== Fragmento facilitado ==

════

Hoy se percibe en Holanda el amargo sabor de la derrota. En este pueblo donde estoy ahora con mi familia, al sur de la Zelanda flamenca, cerca de la frontera con Bélgica, no había calle que no estuviera cubierta de banderines naranja. Hasta el agua de la fuente que había en la capital de esta provincia, tenía ese color. Aquí lo llaman “la locura naranja”.
MARTES AUTOR José de Segovia Barrón 12 DE JULIO DE 2010 22:00 h

Los que me conocen, saben que entre mis muchos defectos, está el no tener suficiente curiosidad por el fútbol. El domingo pasado me sorprendí sin embargo viendo el partido de la final, al volver del culto. Lo hice con mi hijo Natán, que aunque tiene 15 años, es tan aficionado al fútbol que ha jugado esta temporada en un equipo español del Arsenal –¡para que luego diga Oscar Wilde aquello de “bienaventurados vuestros hijos, que heredarán vuestros defectos”–. Como no tengo ni idea, me aleccionó de antemano sobre los aspectos técnicos del partido, pero yo inevitablemente me fijé en tonterías…

La verdad es que lo disfruté, no tanto por el orgullo patrio –ya que aunque soy madrileño, no soy nada nacionalista español, más bien algo apátrida–, sino por ese afán típicamente protestante de ir a contracorriente – ¿se imaginan el júbilo por el gol de Iniesta, en medio del silencio sepulcral de un pueblo holandés? –. Hacía tiempo que no me sentía tan diferente…

Si de fútbol sé muy poco, de Holanda sé un poco más. Las relaciones históricas entre ambos países han sido siempre muy complicadas, pero yo las he vivido en mi propia sangre. Ya que no sólo me casé con una holandesa, sino que tuve una hija en Kampen, cuando estudiaba teología en la Universidad. A ellas no le gusta el fútbol, pero aprovecharon para ver también el partido con nosotros.

════

== Tareas ==
1) Transcribe del fragmento el pasaje que comienza en “Si de fútbol” y termina en “partido con nosotros.”.
2) Según el fragmento, ¿por qué disfrutó el autor del partido de la final? Responde en una a tres oraciones.
3) Indica si cada afirmación concuerda con el fragmento y cita las palabras que lo deciden: (a) el autor tiene mucha curiosidad por el fútbol; (b) Natán ha jugado esta temporada en un equipo español del Arsenal; (c) la hija del autor nació en Kampen.
Los ítems forman un material aparte, sin relación con el fragmento.

════

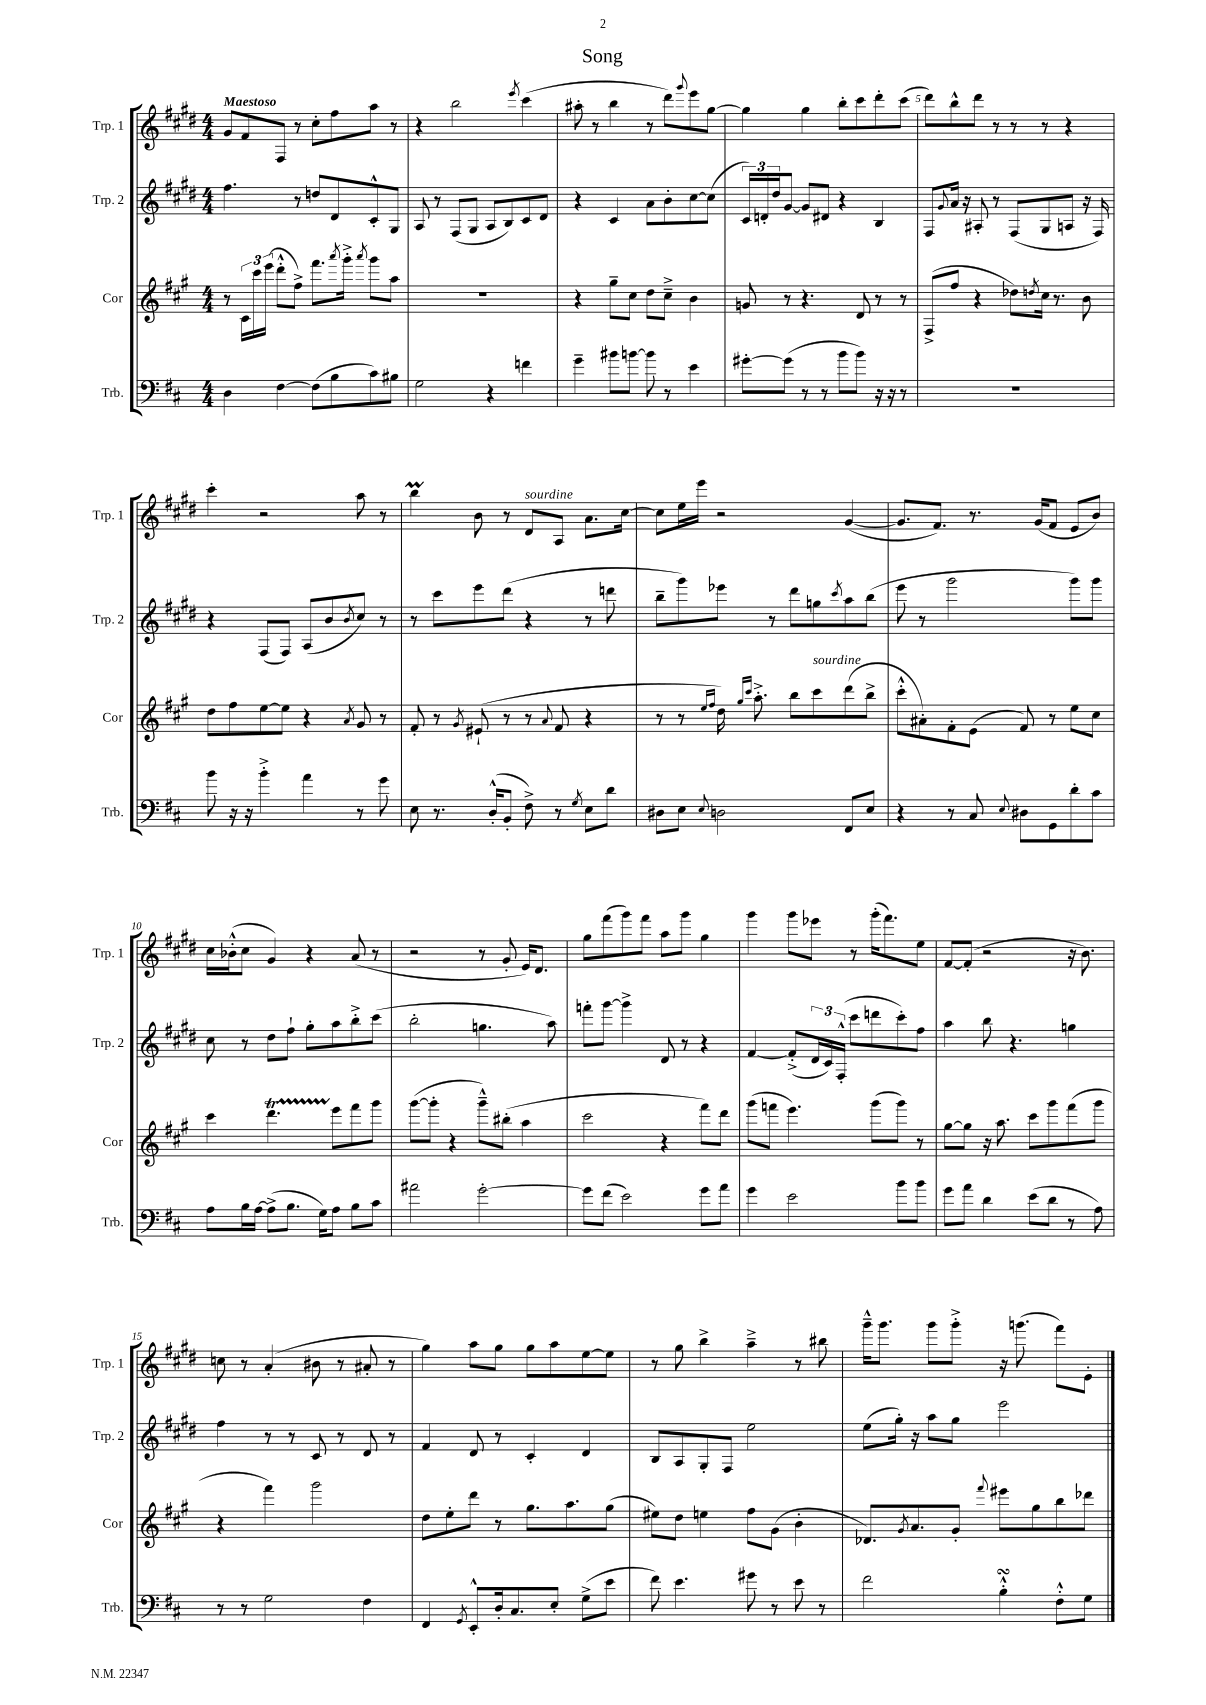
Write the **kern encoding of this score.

**kern	**kern	**kern	**kern
*staff4	*staff3	*staff2	*staff1
*clefF4	*clefG2	*clefG2	*clefG2
*k[f#c#]	*k[f#c#g#]	*k[f#c#g#d#]	*k[f#c#g#d#]
*M4/4	*M4/4	*M4/4	*M4/4
4D	8r	4.ff#	8g#
.	24c#	.	8f#
.	24ccc#	.	.
.	(24eee	.	.
[4F#	8ddd'^^	.	8F#
.	8ff#^)	8r	8r
(8F#]	8.fff#	8dd	8cc#'
8B	.	8d#	8ff#
.	8qaaa	.	.
.	16ggg#'^	.	.
.	8qaaa	.	.
8c#)	8ggg#	8c#'^^	8aa
8B#	8aa	8G#	8r
=	=	=	=
2G	1r	8A	4r
.	.	8r	.
.	.	(8F#	2bb
.	.	8G#	.
4r	.	8A	.
.	.	8B)	.
.	.	.	8qeee
4f	.	8c#	(4ccc#
.	.	8d#	.
=	=	=	=
4g~	4r	4r	8aa#'
.	.	.	8r
8b#	8gg#~	4c#	4bb
[8b	8cc#	.	.
8b]	8dd	8a	8r
8r	8cc#~^	8b'	8ddd#)
.	.	.	8qqggg#
4e	4b	[8cc#	8eee
.	.	(8cc#]	[8gg#
=	=	=	=
[8g#'	8g	24c#)	4gg#]
.	.	24d'	.
.	.	24dd#	.
(8g#]	8r	[8g#	.
8r	4.r	8g#]	4gg#
8r	.	8d#	.
8b	.	4r	8bb'
8b)	8d	.	8ccc#
16r	8r	4B	8ddd#'
16r	.	.	.
8r	8r	.	(8ccc#
=	=	=	=
1r	(8F#^	8F#	8ddd#)
.	.	8qqg#	.
.	8ff#	16a	8bb^^
.	.	16r	.
.	4r	8A#'	8ddd#
.	.	8r	8r
.	8dd-)	(8F#	8r
.	8qdd	.	.
.	16cc#	8G#	8r
.	8.r	.	.
.	.	8A	4r
.	8b	16r	.
.	.	16F#)	.
=	=	=	=
8b	8dd	4r	4ccc#'
16r	8ff#	.	.
16r	.	.	.
4b'^	[8ee	(8F#	2r
.	8ee]	8F#)	.
4a	4r	(8A	.
.	.	8b	.
.	8qa	8qb	.
8r	8g#	8cc#)	8aa
8g	8r	8r	8r
=	=	=	=
8E	8f#'	8r	4bb
8.r	8r	8ccc#	.
.	8qg#	.	.
.	(8e#`	8eee	8b
(16D'^^	.	.	.
8BB'	8r	(8ddd#	8r
8F#^)	8r	4r	8d#
.	8qqa	.	.
8r	8f#	.	8A
8qG	.	.	.
8E	4r	8r	8.a
8d	.	8ddd	.
.	.	.	[16cc#
=	=	=	=
8D#	8r	8bb~	8cc#]
8E	8r	8ggg#)	16ee
.	.	.	16eee
.	16qqee	.	.
8qqE	16qqff#	.	.
2D	16dd)	8eee-	2r
.	16qqgg#	.	.
.	16qqccc#	.	.
.	8.aa'^	.	.
.	.	8r	.
.	8bb	8ddd#	.
.	8ccc#	8gg	.
.	.	8qccc#	.
8FF#	(8ddd	8aa	([4g#
8E	8bb^	(8bb	.
=	=	=	=
4r	8ccc#'^^	8eee	8.g#]
.	8a#')	8r	.
.	.	.	8.f#)
8r	8f#'	2ggg#	.
8C#	(8e	.	8.r
8qqE	.	.	.
8D#	8f#)	.	.
.	.	.	(16g#
8GG	8r	.	8f#
8d'	8ee	8ggg#)	8e
8c#	8cc#	8ggg#	8b)
=	=	=	=
8A	4ccc#	8cc#	16cc#
.	.	.	(16b-'^^
16B	.	8r	8cc#
[16A	.	.	.
(8A^]	4.ddd	8dd#	4g#)
8.B	.	8ff#`	.
.	.	8gg#'	4r
16G)	.	.	.
8A	8eee	8aa	.
8B	8fff#	8bb'^	(8a
8c#	8ggg#	(8ccc#	8r
=	=	=	=
2a#	([8ggg#	2bb'	2r
.	8ggg#']	.	.
.	4r	.	.
[2g'	8ggg#~^^)	4.gg	8r
.	(8bb#'	.	8g#'
.	4aa	.	16e)
.	.	.	8.d#
.	.	8aa)	.
=	=	=	=
8g]	2ccc#	8fff'	8gg#
(8f#	.	[8ggg#	(8fff#
2e)	.	4ggg#^]	8ggg#)
.	.	.	8fff#
.	4r	8d#	8aa
.	.	8r	8ggg#
8g	8fff#)	4r	4gg#
8a	8ddd	.	.
=	=	=	=
4g	(8ggg#	[4f#	4ggg#
.	8fff	.	.
2e	4.eee)	(8f#'^]	8ggg#
.	.	24d#	8eee-
.	.	24c#)	.
.	.	(24F#'^^	.
.	.	8ccc#	8r
.	(8ggg#	8ddd	(16ggg#'
.	.	.	8.fff#)
8b	8ggg#)	8ccc#')	.
8b	8r	8ff#	8ee
=	=	=	=
8g	[8gg#	4aa	[8f#
8a	8gg#]	.	(8f#']
4d	16r	8bb	2r
.	8.aa	.	.
.	.	4.r	.
(8e	8ccc#	.	.
8d	8ggg#	.	.
8r	(8fff#	4gg	16r
.	.	.	8.b)
8A)	8ggg#	.	.
=	=	=	=
8r	4r	4ff#	8cc
8r	.	.	8r
2G	4fff#)	8r	(4a'
.	.	8r	.
.	2ggg#	8c#	8b#
.	.	8r	8r
4F#	.	8d#	8a#'
.	.	8r	8r
=	=	=	=
4FF#	8dd	4f#	4gg#)
.	8ee'	.	.
8qGG	.	.	.
8EE'^^	8ddd	8d#	8aa
16D'	8r	8r	8gg#
8.C#	.	.	.
.	8.gg#	4c#'	8gg#
8E'	.	.	8aa
.	8.aa	.	.
(8G^	.	4d#	[8ee
8e	(8gg#	.	8ee]
=	=	=	=
8f#)	8ee#)	8B	8r
4.e	8dd	8A	8gg#
.	4ee	8G#'	4bb^
.	.	8F#	.
8g#	8ff#	2ee	4aa~^
8r	(8g#	.	.
8e	4b'	.	8r
8r	.	.	8bb#
=	=	=	=
2f#	8.d-)	(8ee	16ggg#~^^
.	.	.	8.ggg#
.	.	16gg#')	.
.	8qg#	.	.
.	8.a	16r	.
.	.	8aa	8ggg#
.	8g#'	8gg#	8ggg#'^
.	8qqfff#	.	.
4B'^^	8eee#	2eee	16r
.	.	.	(8.ggg
.	8gg#	.	.
8F#'^^	8bb	.	8fff#)
8G	8ddd-	.	8e'
==	==	==	==
*-	*-	*-	*-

════

== Respuestas por tarea ==
1)
Si de fútbol sé muy poco, de Holanda sé un poco más. Las relaciones históricas entre ambos países han sido siempre muy complicadas, pero yo las he vivido en mi propia sangre. Ya que no sólo me casé con una holandesa, sino que tuve una hija en Kampen, cuando estudiaba teología en la Universidad. A ellas no le gusta el fútbol, pero aprovecharon para ver también el partido con nosotros.

2) No lo disfrutó tanto por orgullo patrio. Aunque es madrileño, no es nada nacionalista español. Lo disfrutó más bien por el afán típicamente protestante de ir a contracorriente, como celebrar el gol de Iniesta en medio del silencio sepulcral de un pueblo holandés.

3)
(a) No: «entre mis muchos defectos, está el no tener suficiente curiosidad por el fútbol».
(b) Sí: «ha jugado esta temporada en un equipo español del Arsenal».
(c) Sí: «tuve una hija en Kampen».